BEGIN ENTRIES SHOWN
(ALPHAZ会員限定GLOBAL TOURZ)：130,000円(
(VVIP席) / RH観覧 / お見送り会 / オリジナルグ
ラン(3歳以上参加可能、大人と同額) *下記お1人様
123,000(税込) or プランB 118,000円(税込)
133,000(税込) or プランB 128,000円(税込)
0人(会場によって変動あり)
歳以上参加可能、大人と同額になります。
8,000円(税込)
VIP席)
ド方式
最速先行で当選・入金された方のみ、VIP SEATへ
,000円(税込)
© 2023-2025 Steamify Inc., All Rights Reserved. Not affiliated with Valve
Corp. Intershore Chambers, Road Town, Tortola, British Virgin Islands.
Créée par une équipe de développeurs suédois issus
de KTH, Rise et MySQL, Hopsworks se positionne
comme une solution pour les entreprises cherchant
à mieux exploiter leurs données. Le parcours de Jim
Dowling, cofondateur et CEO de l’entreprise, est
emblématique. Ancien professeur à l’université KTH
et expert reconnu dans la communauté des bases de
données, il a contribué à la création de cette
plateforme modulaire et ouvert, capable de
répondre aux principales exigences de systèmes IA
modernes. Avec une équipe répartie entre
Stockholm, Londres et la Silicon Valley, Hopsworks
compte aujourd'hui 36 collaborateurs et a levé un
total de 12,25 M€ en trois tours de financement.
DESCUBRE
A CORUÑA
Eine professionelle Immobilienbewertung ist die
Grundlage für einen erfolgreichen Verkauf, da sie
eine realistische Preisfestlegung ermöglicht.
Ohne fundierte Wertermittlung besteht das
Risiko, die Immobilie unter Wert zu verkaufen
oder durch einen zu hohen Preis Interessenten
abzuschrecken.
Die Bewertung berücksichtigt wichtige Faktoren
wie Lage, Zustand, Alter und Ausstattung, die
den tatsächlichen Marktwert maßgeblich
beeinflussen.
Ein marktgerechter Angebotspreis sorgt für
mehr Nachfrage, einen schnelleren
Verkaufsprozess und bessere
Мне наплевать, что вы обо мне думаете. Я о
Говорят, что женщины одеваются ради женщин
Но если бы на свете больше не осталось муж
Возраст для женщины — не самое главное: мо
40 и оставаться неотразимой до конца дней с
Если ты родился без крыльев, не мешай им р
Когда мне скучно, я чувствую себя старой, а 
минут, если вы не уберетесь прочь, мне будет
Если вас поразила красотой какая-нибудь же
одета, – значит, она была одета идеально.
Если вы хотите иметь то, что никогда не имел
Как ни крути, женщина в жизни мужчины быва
END ENTRIES SHOWN
> _WORK ITEM_
Please copy every line of the material above character for character, keeping the original line breaks.

> _ANSWER FOR THE TASK_
(ALPHAZ会員限定GLOBAL TOURZ)：130,000円(
(VVIP席) / RH観覧 / お見送り会 / オリジナルグ
ラン(3歳以上参加可能、大人と同額) *下記お1人様
123,000(税込) or プランB 118,000円(税込)
133,000(税込) or プランB 128,000円(税込)
0人(会場によって変動あり)
歳以上参加可能、大人と同額になります。
8,000円(税込)
VIP席)
ド方式
最速先行で当選・入金された方のみ、VIP SEATへ
,000円(税込)
© 2023-2025 Steamify Inc., All Rights Reserved. Not affiliated with Valve
Corp. Intershore Chambers, Road Town, Tortola, British Virgin Islands.
Créée par une équipe de développeurs suédois issus
de KTH, Rise et MySQL, Hopsworks se positionne
comme une solution pour les entreprises cherchant
à mieux exploiter leurs données. Le parcours de Jim
Dowling, cofondateur et CEO de l’entreprise, est
emblématique. Ancien professeur à l’université KTH
et expert reconnu dans la communauté des bases de
données, il a contribué à la création de cette
plateforme modulaire et ouvert, capable de
répondre aux principales exigences de systèmes IA
modernes. Avec une équipe répartie entre
Stockholm, Londres et la Silicon Valley, Hopsworks
compte aujourd'hui 36 collaborateurs et a levé un
total de 12,25 M€ en trois tours de financement.
DESCUBRE
A CORUÑA
Eine professionelle Immobilienbewertung ist die
Grundlage für einen erfolgreichen Verkauf, da sie
eine realistische Preisfestlegung ermöglicht.
Ohne fundierte Wertermittlung besteht das
Risiko, die Immobilie unter Wert zu verkaufen
oder durch einen zu hohen Preis Interessenten
abzuschrecken.
Die Bewertung berücksichtigt wichtige Faktoren
wie Lage, Zustand, Alter und Ausstattung, die
den tatsächlichen Marktwert maßgeblich
beeinflussen.
Ein marktgerechter Angebotspreis sorgt für
mehr Nachfrage, einen schnelleren
Verkaufsprozess und bessere
Мне наплевать, что вы обо мне думаете. Я о
Говорят, что женщины одеваются ради женщин
Но если бы на свете больше не осталось муж
Возраст для женщины — не самое главное: мо
40 и оставаться неотразимой до конца дней с
Если ты родился без крыльев, не мешай им р
Когда мне скучно, я чувствую себя старой, а 
минут, если вы не уберетесь прочь, мне будет
Если вас поразила красотой какая-нибудь же
одета, – значит, она была одета идеально.
Если вы хотите иметь то, что никогда не имел
Как ни крути, женщина в жизни мужчины быва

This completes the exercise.